■ **WHAT YOU ARE ASKED TO DO**: Scanning the entries below, copy every line that contains the word "status".
- - - - -
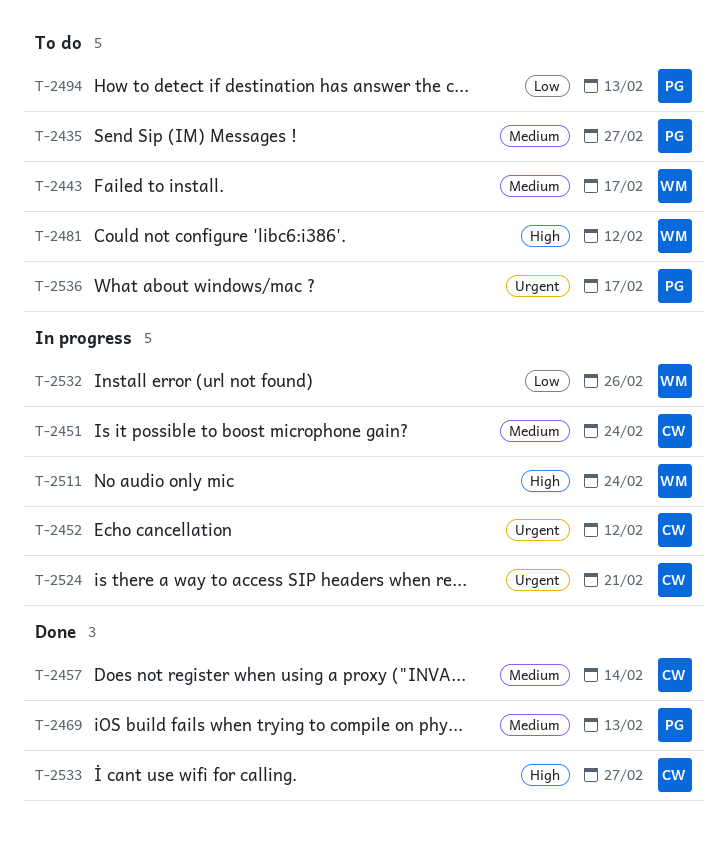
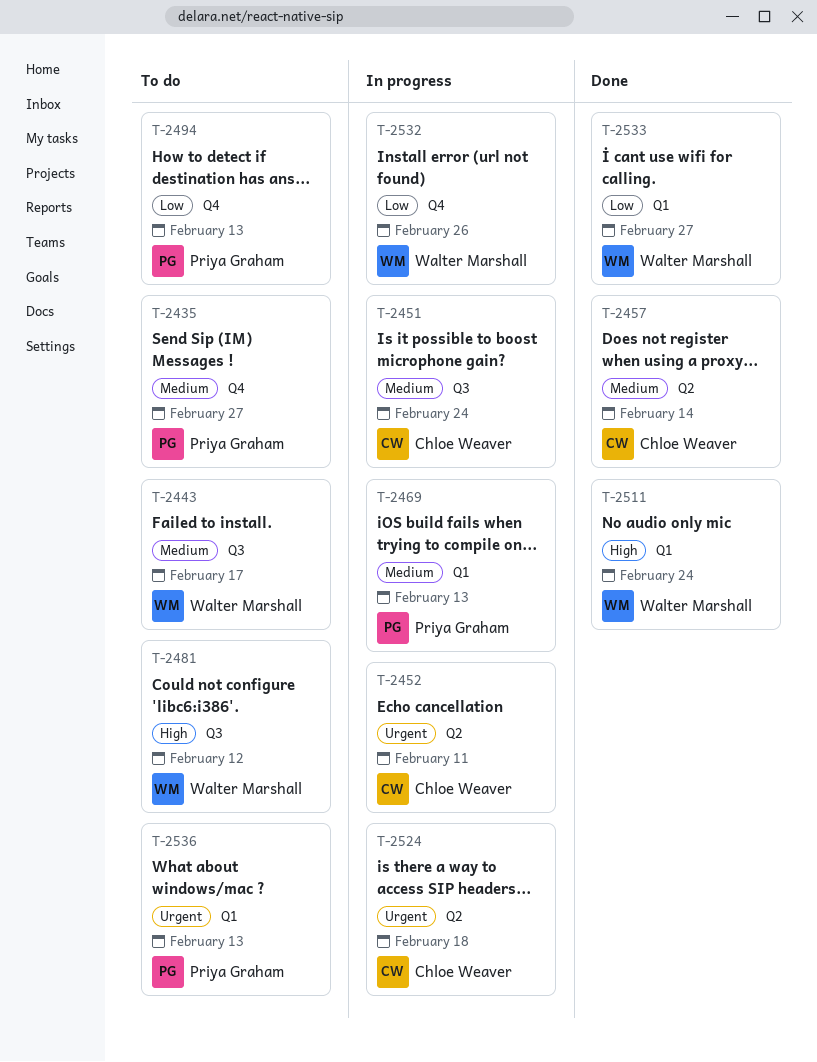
T-2452, due: Feb 12 -> Feb 11
T-2469, status: Done -> In progress
T-2511, status: In progress -> Done
T-2524, due: Feb 21 -> Feb 18
T-2533, owner: Chloe Weaver -> Walter Marshall
T-2533, priority: High -> Low
T-2536, due: Feb 17 -> Feb 13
- - - - -
■ **SOLUTION FOR THIS PROBLEM**:
T-2469, status: Done -> In progress
T-2511, status: In progress -> Done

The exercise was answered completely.